Source ISBN: 9780008256647

Ebook Edition © March 2018 ISBN: 9780008256654

Version: 2018-10-01

Thrive, cities—bring your freight, bring your shows, ample and sufficient rivers,

Expand, being than which none else is perhaps more spiritual,

Keep your places, objects than which none else is more lasting.

- Walt Whitman,

“Crossing Brooklyn Ferry”

Contents

COVER

TITLE PAGE

COPYRIGHT

EPIGRAPH

INTRODUCTION

CHAPTER ONE

CENTRAL PARK

CHAPTER TWO

MIDTOWN

CHAPTER THREE

THE VILLAGES

CHAPTER FOUR

LOWER MANHATTAN

CHAPTER FIVE

UPTOWN AND THE BRONX

CHAPTER SIX

BROOKLYN

CHAPTER SEVEN

QUEENS

CONCLUSION

FURTHER READING AND VIEWING

ABOUT THE AUTHOR

ALSO AVAILABLE IN THE CLOSE-UPS SERIES

ABOUT THE PUBLISHER

INTRODUCTION

The Warriors (Walter Hill, 1979)

In The Warriors, a teenage gang fight their way from one end of the subway to the other. They return to their home turf of Coney Island after an all-night odyssey shot in Riverside Park and Evergreen Cemetery, on the streets of Hell’s Kitchen and Long Island City, the elevated tracks in Borough Park and Cypress Hills and the underground stations at Hoyt-Schermerhorn and Union Square, and in innumerable gray subway cars covered in scrabbled Sharpie graffiti tags. Each gang has their own tribal uniform: the Baseball Furies in their fright makeup and bats; the Punks in their rollerskates and overalls; the Gramercy Riffs in their orange martial arts robes.

The Warriors is accurate in its broad contours about the necessity of improvised itineraries when dealing with New York’s late-night train service, as well as in its depiction of a city that can feel intimidatingly territorial. Each gang is its own subculture, with its own aesthetic, hierarchy and history, and woe betide anyone who disrespects their priority. It’s their home—you’re just visiting.

The city, E. B. White wrote, “carries on its lapel the unexpungeable odor of the long past, so that no matter where you sit in New York you feel the vibrations of great times and tall deeds, of queer people and events and undertakings.” So too with the city’s cinema. When the Warriors finally make it back to Stillwell Avenue, they walk under overcast off-season skies past shuttered amusements and stilled rides, including the same Cyclone roller coaster where Diana Ross’s Dorothy had found her Tin Man in The Wiz the year before.

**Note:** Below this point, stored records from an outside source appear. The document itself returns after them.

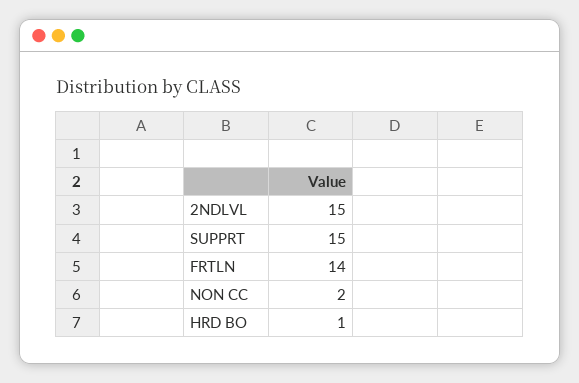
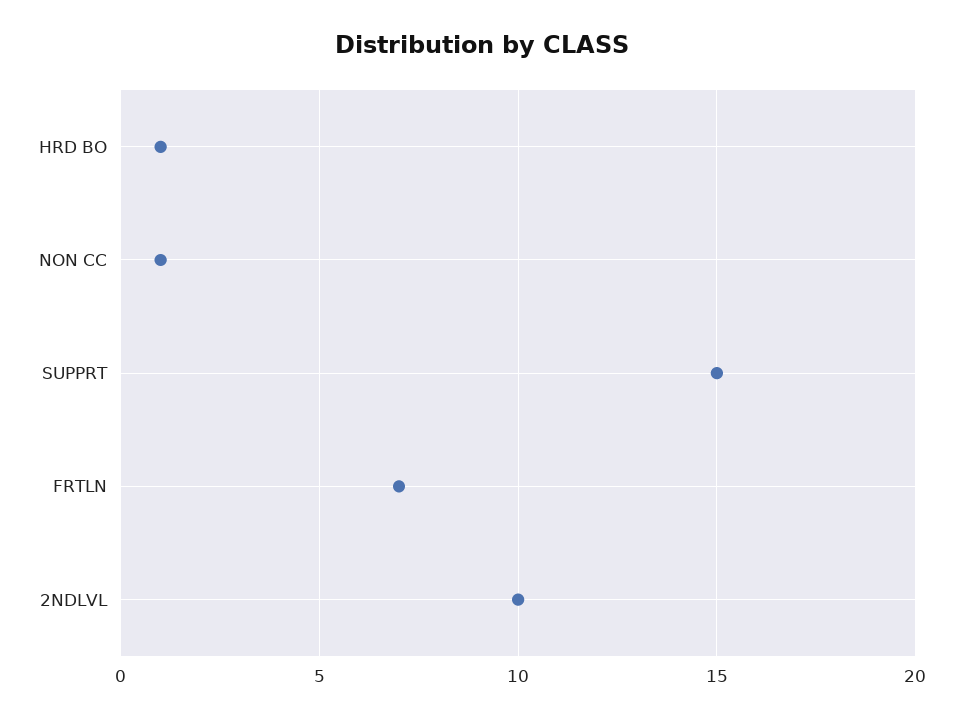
  {
-   "2NDLVL": 15,
+   "2NDLVL": 10,
    "SUPPRT": 15,
-   "FRTLN": 14,
+   "FRTLN": 7,
-   "NON CC": 2,
+   "NON CC": 1,
    "HRD BO": 1
  }

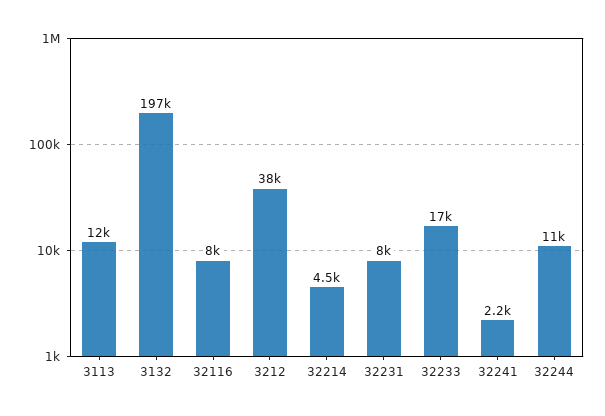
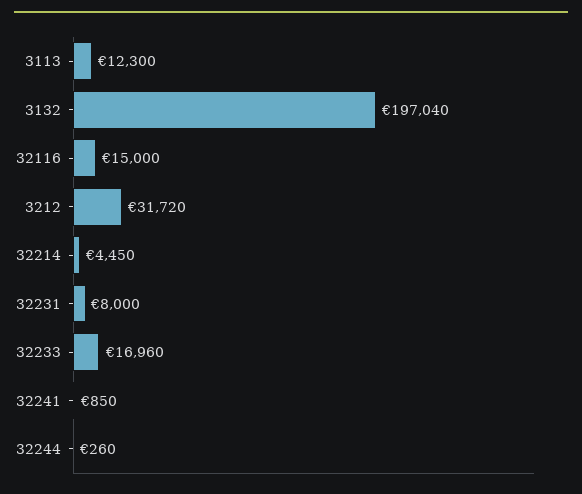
  {
    "3113": 12300,
    "3132": 197040,
-   "32116": 8000,
+   "32116": 15000,
-   "3212": 38000,
+   "3212": 31720,
    "32214": 4450,
    "32231": 8000,
    "32233": 16960,
-   "32241": 2200,
+   "32241": 850,
-   "32244": 11000
+   "32244": 260
  }

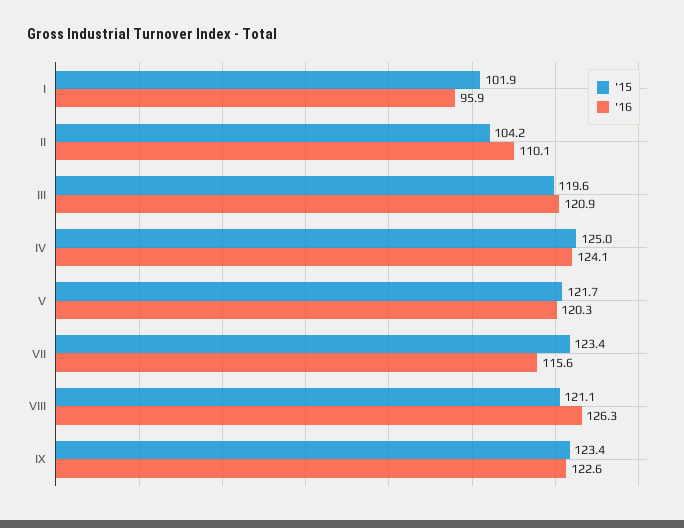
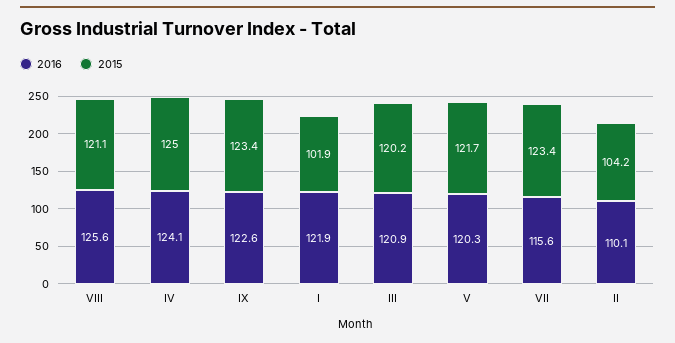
  {
    "'15": {
      "I": 101.9,
      "II": 104.2,
-     "III": 119.6,
+     "III": 120.2,
      "IV": 125,
      "V": 121.7,
      "VII": 123.4,
      "VIII": 121.1,
      "IX": 123.4
    },
    "'16": {
-     "I": 95.9,
+     "I": 121.9,
      "II": 110.1,
      "III": 120.9,
      "IV": 124.1,
      "V": 120.3,
      "VII": 115.6,
-     "VIII": 126.3,
+     "VIII": 125.6,
      "IX": 122.6
    }
  }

In this book, I follow the New York street grid (though without the leatherette Warriors vest). It’s a guidebook, mapping out the scenes, communities, artists and powers-that-be that have staked their claim to this block or that neighborhood, in this moment in time or that one. Chapters are organized chronologically, though some double-feature pairings that communicate from different eras. I’ve restricted my selections here to films shot significantly on location (with the caveat that “significant” is a flexible word), and to one film per director, in a nevertheless failed attempt to cast a net as wide as the city. I’ve stuck to fiction features, rather than compete with the direct views of documentaries.

I’m indebted in the writing of this book to my editor, David Jenkins; to the Hekemian family for a place to write and my parents for the lifelong conviction that I had something to say; and to all the past and present citizens of my New York, the film critics, programmers and cinephiles whose advocacy and insight has enriched me as an editor, reader and audience member. My life in New York, at the movies, as a writer, and in so many other ways, would be unimaginable to me without Larissa Kyzer, to whom this book is dedicated.